━━━ BLOK TEKSTU ━━━

Reklama kliniki chirurgii plastycznej zniszczyła jej życie!

Z pewnością kojarzycie to zdjęcie, któremu towarzyszyła historia o kobiecie, która ukrywała przed swoim mężem operacje plastyczne, które wyszły na jaw dopiero wtedy, gdy doczekali się niezbyt urodziwego potomstwa. Okazuje się, że jak to często bywa w Internecie, historia została zwyczajnie zmyślona.

W rozmowie z BBC tajwańska modelka, Heidi Yeh, opowiedziała, jak było naprawdę. W 2012 roku wzięła udział w sesji na potrzeby reklamy kliniki chirurgii plastycznej Simple Beauty. Z mężczyzną i dziećmi ze zdjęcia nic jej nie łączy – oni również pojawili się w reklamie w roli modeli. Dodatkowo, twarze dzieci zostały przerobione przez grafika.

Hasłem nieszczęsnej kampanii reklamowej było „Jedyne, o co będziesz musiała się martwić, to jak wytłumaczyć to swoim dzieciom”. Gdy zdjęcie trafiło do Internetu, zaczęło żyć swoim życiem. Internauci zaczęli wymyślać różne historie, które rozpowszechniły się na tyle, że niewiele osób zdawało sobie sprawę z tego, że zdjęcie pierwotnie było tylko reklamą kliniki chirurgii plastycznej.

„Ludzie w to uwierzyli i myśleli, że naprawdę to zrobiłam. O operacje plastyczne pytała nawet moja rodzina!” – mówi w wywiadzie dla BBC Heidi Yeh. „Zdecydowałam się opowiedzieć o tej sprawie z nadzieją, że łatwiej mi będzie sobie z tym wszystkim poradzić” – dodaje.

Dzięki temu jednemu zdjęciu modelka zyskała rozpoznawalność, jednak chyba nie taką, na jaką miała nadzieję. Twierdzi, że reklama zniszczyła jej karierę i od tamtego czasu rzadko zdarza jej się zdobyć jakiekolwiek zlecenia. Zdecydowała się zatem pozwać klinikę, w której reklamie wystąpiła. Domaga się 150 tysięcy dolarów odszkodowania.

━━━ FRAGMENTY REKORDÓW ━━━

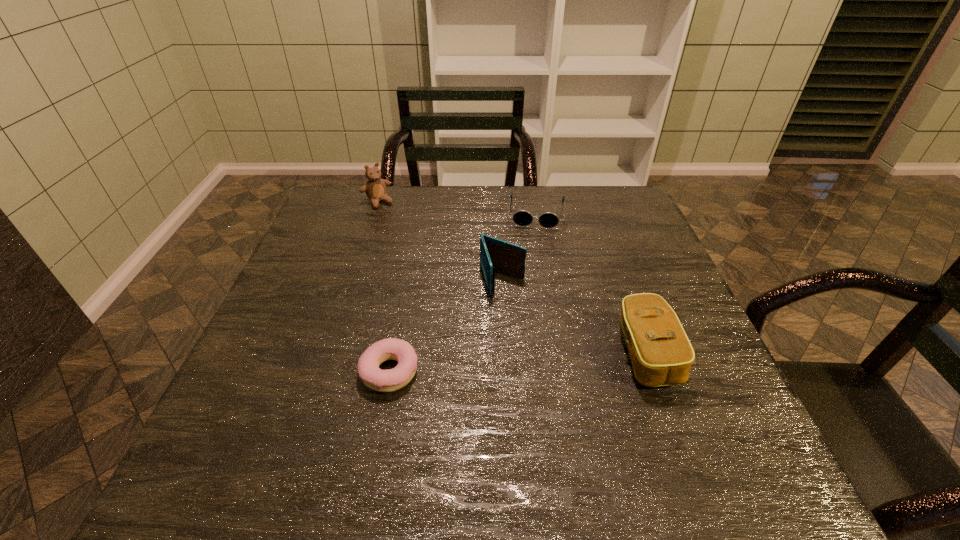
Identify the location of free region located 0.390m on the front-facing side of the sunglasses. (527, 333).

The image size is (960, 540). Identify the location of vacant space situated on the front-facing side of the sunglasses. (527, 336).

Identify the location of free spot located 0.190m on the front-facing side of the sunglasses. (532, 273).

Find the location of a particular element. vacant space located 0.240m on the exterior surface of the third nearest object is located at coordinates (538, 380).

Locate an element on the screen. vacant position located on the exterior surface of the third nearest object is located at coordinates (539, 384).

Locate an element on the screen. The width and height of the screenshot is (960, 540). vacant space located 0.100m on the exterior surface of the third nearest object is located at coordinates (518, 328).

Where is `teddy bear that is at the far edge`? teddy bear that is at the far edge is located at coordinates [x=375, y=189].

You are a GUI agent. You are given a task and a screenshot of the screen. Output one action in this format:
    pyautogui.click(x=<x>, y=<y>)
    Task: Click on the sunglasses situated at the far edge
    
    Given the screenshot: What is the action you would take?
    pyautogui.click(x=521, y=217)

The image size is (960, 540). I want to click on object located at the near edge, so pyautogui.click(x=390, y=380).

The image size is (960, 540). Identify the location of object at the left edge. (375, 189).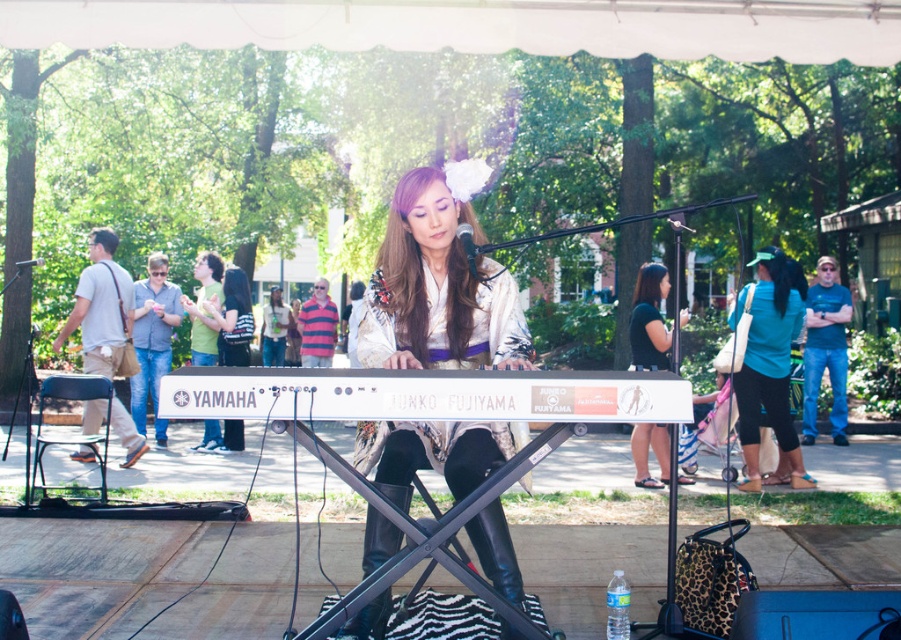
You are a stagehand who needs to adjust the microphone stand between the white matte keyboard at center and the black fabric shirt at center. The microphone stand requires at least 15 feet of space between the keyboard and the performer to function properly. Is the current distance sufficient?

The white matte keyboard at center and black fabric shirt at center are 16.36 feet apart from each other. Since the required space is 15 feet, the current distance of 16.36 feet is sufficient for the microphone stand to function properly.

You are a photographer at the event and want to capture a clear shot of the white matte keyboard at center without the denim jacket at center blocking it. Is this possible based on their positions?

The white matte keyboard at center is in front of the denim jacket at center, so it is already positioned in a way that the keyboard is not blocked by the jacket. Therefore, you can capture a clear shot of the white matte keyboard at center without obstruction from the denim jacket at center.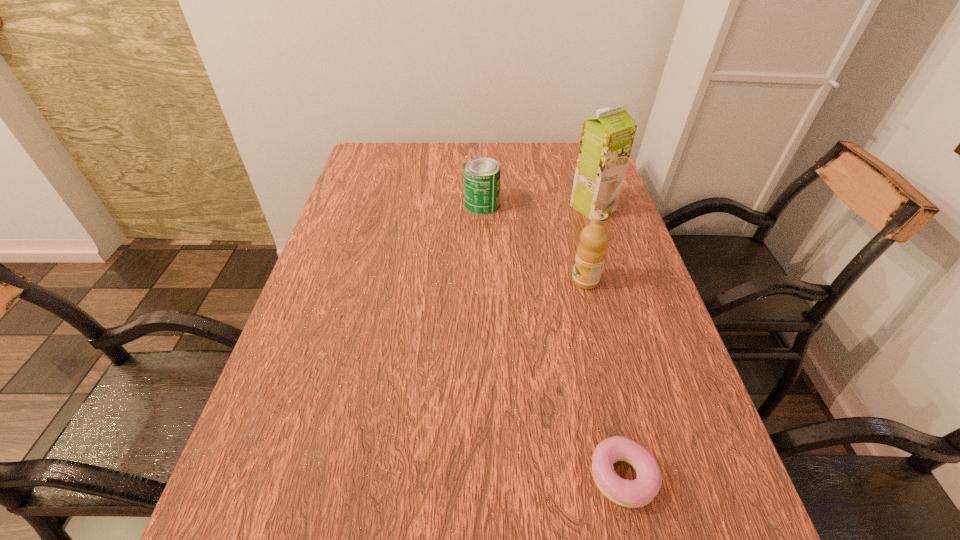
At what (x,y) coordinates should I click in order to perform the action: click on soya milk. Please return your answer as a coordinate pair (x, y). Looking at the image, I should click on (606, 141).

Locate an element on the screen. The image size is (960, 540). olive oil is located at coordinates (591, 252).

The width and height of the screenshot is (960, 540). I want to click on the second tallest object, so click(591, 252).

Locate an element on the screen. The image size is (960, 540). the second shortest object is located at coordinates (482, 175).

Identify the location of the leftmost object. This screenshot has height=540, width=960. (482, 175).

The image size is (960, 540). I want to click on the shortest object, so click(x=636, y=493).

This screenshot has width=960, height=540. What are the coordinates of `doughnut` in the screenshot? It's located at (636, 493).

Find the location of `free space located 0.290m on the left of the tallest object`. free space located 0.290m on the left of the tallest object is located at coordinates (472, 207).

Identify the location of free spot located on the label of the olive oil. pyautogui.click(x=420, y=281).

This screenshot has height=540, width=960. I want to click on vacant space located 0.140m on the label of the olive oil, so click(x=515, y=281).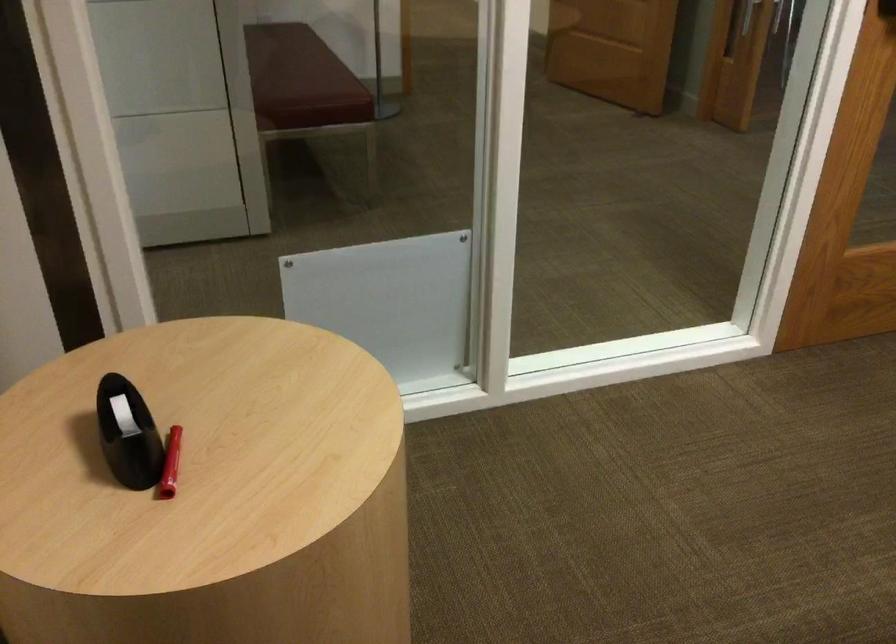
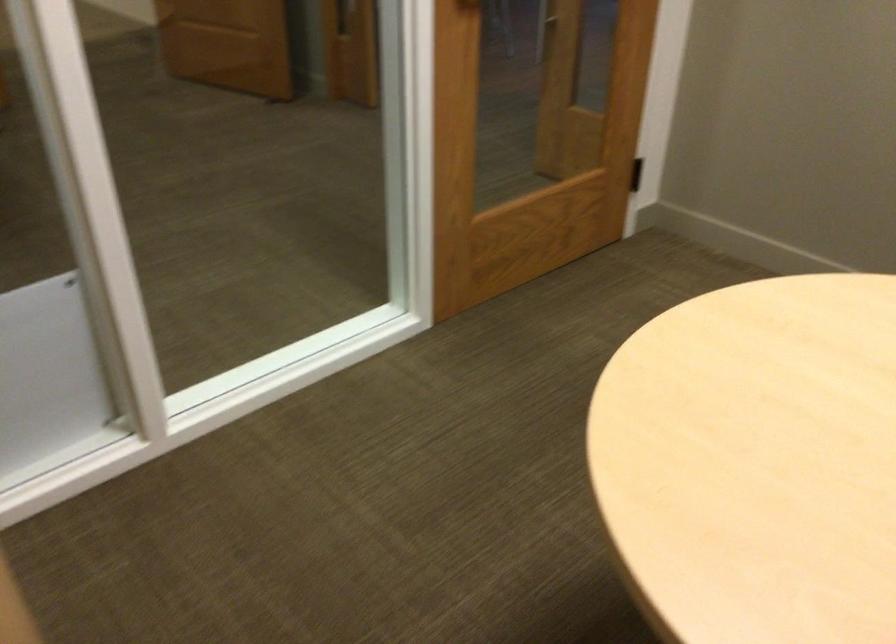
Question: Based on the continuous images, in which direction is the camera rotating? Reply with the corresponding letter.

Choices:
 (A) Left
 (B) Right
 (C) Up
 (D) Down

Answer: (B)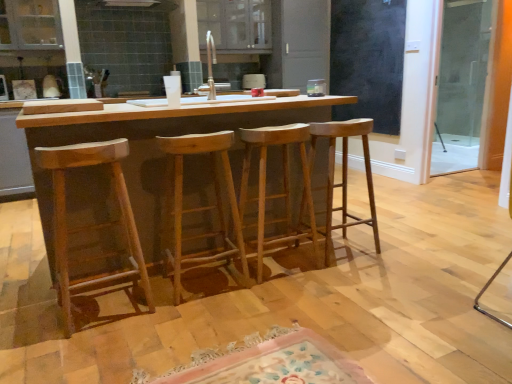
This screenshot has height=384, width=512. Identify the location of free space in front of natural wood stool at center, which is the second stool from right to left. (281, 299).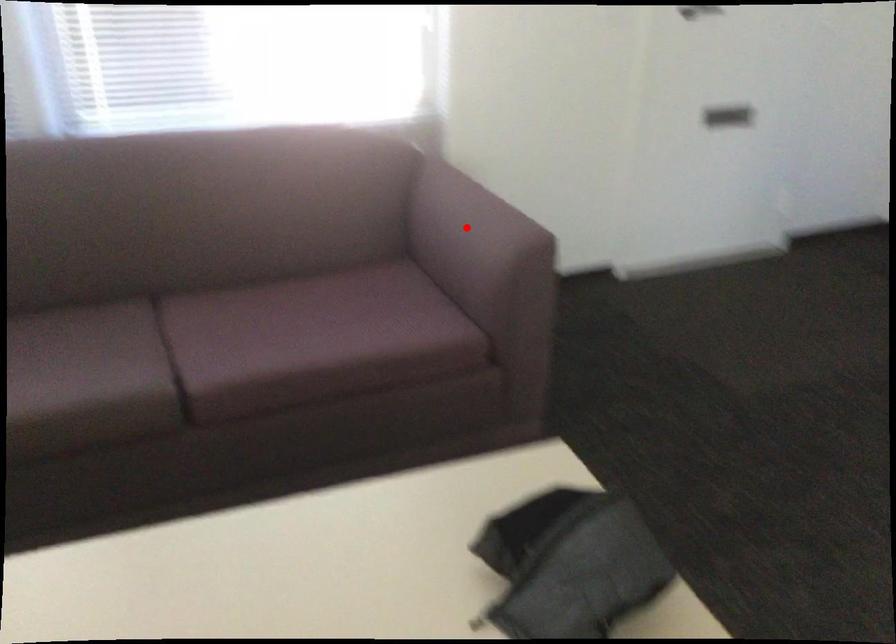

━━━

— POLECENIE 1 —
Wypisz wszystkie nazwy własne osób, firm i organizacji, które występują w tekście o reklamie kliniki chirurgii plastycznej.
— POLECENIE 2 —
Jakiej kwoty odszkodowania domaga się modelka według tekstu o reklamie kliniki chirurgii plastycznej?
— POLECENIE 3 —
Oceń, czy poniższe stwierdzenia są zgodne z tekstem o reklamie kliniki chirurgii plastycznej. Przy każdym podaj „tak” lub „nie” i przytocz rozstrzygające słowa tekstu.
(a) Sesja zdjęciowa do reklamy odbyła się w 2012 roku.
(b) Mężczyzna ze zdjęcia jest mężem modelki.
(c) Twarze dzieci na zdjęciu zostały przerobione przez grafika.

— OCZEKIWANA ODPOWIEDŹ 1 —
Heidi Yeh, BBC, Simple Beauty

— OCZEKIWANA ODPOWIEDŹ 2 —
150 tysięcy dolarów.

— OCZEKIWANA ODPOWIEDŹ 3 —
(a) Tak: „W 2012 roku wzięła udział w sesji na potrzeby reklamy kliniki chirurgii plastycznej Simple Beauty”.
(b) Nie: „Z mężczyzną i dziećmi ze zdjęcia nic jej nie łączy”.
(c) Tak: „twarze dzieci zostały przerobione przez grafika”.